Douglas chooses both acoustic bass and electric bass here, the latter only on a few tracks and it is the double bass you hear first. When Willerm Delisfort comes in it is pretty clear what sort of style ‘Soulris’ is setting up: you might like me immediately think that you have landed in a McCoy Tyner-type situation or simply feel and buy into the breezy ratcheting up of chord progressions with that undertow of spiritual organ, the horns of Stacy Dillard on tenor saxophone and Lummie Spann on alto saxophone, a little trumpet poking through, proceeding along lines The Cookers have been championing in recent years.

This is pretty old school stuff and not as modern sounding as the McCraven approach but does not pall at all or sound corny. Jeremy “Bean” Clemons on drums is very much in control. If he wasn’t this would fall in a heap.

‘Negroidius Maximum’ started off by Douglas more in a Mingus feel here has an off kilter toe-tapping nature to it, plenty of soul filtering up through the alleyways of metre, think the kind of effect Lee Morgan and ‘The Sidewinder’ has on you and you will not go far wrong here. Lummie Spann who hails from Hartford in Connecticut channels his inner Eddie Harris highly infectiously.

‘Bottoms Out’ is different beginning from the drums but again that Cookers comparison holds, and this is gutsy stuff and drives along. Dezron holds back at first but walks the bass into quite a stride and it is saxophone time galore as the tune reveals itself thriving on his beat.

Recorded in New Jersey there is a lot of love here backed up by nuance and ability and no more so than on the warm ‘Alexis’ where trumpeter Josh Evans hitherto not that evident in the sound gets his chance to shine and shine he does, a woozy ache to the melody but there is plenty of interesting development going on behind him as Douglas free-forms his solo on bass guitar underneath and a real feeling of freedom within the deliberate mess of sound throughout is created.

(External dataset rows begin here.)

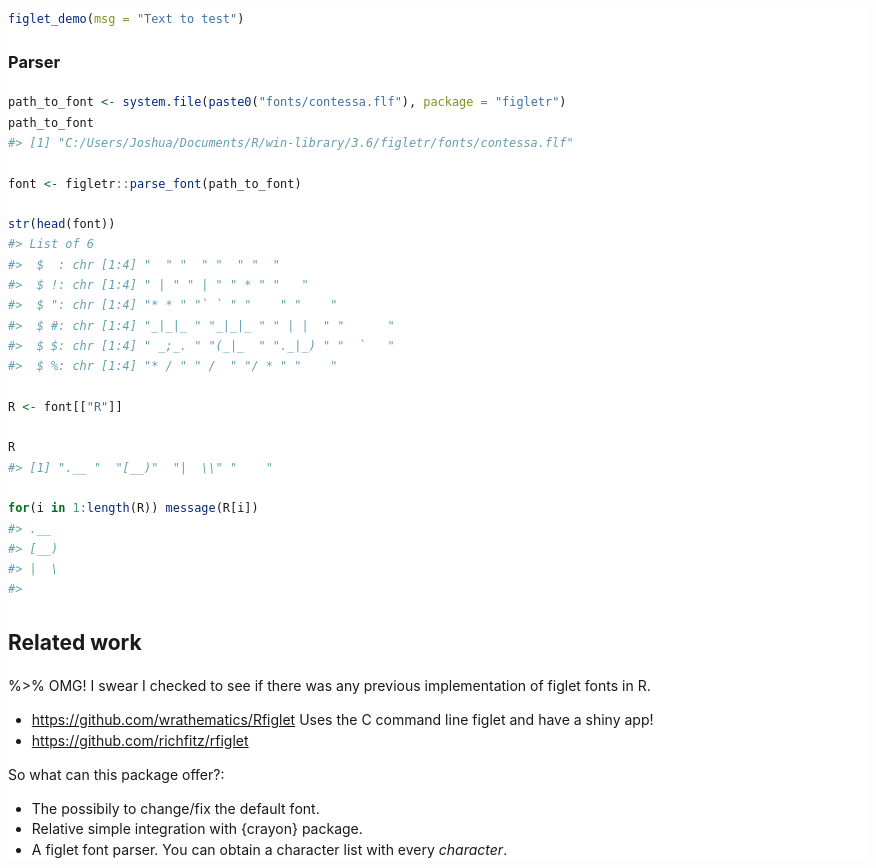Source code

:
 ``` r
figlet_demo(msg = "Text to test")
```

### Parser

``` r
path_to_font <- system.file(paste0("fonts/contessa.flf"), package = "figletr")
path_to_font
#> [1] "C:/Users/Joshua/Documents/R/win-library/3.6/figletr/fonts/contessa.flf"

font <- figletr::parse_font(path_to_font)

str(head(font))
#> List of 6
#>  $  : chr [1:4] "  " "  " "  " "  "
#>  $ !: chr [1:4] " | " " | " " * " "   "
#>  $ ": chr [1:4] "* * " "` ` " "    " "    "
#>  $ #: chr [1:4] "_|_|_ " "_|_|_ " " | |  " "      "
#>  $ $: chr [1:4] " _;_. " "(_|_  " "._|_) " "  `   "
#>  $ %: chr [1:4] "* / " " /  " "/ * " "    "

R <- font[["R"]]

R
#> [1] ".__ "  "[__)"  "|  \\" "    "

for(i in 1:length(R)) message(R[i])
#> .__
#> [__)
#> |  \
#> 
```

## Related work

%\>% OMG\! I swear I checked to see if there was any previous
implementation of figlet fonts in R.

  - <https://github.com/wrathematics/Rfiglet> Uses the C command line
    figlet and have a shiny app\!
  - <https://github.com/richfitz/rfiglet>

So what can this package offer?:

  - The possibily to change/fix the default font.
  - Relative simple integration with {crayon} package.
  - A figlet font parser. You can obtain a character list with every
    *character*.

There is a reggae feel on the ‘Great Provider’ again Douglas choosing bass guitar. And while this is not the best track it is certainly one of the more enjoyable selections. ‘Uhuru Vibration’ at the end is the real treat of the whole affair when you can really get an obvious inkling of how much a master Douglas is on bass when he opens with a hugely woody feature that will make you hit the repeat button again and again and I guess will be sampled by plenty of DJs if they get to hear it. SG

Douglas is over in the UK this month playing with Trevor Watkis and Byron Wallen in their Dizzy Reece tribute. Catch them for instance at Band on the Wall in Manchester on 30 January.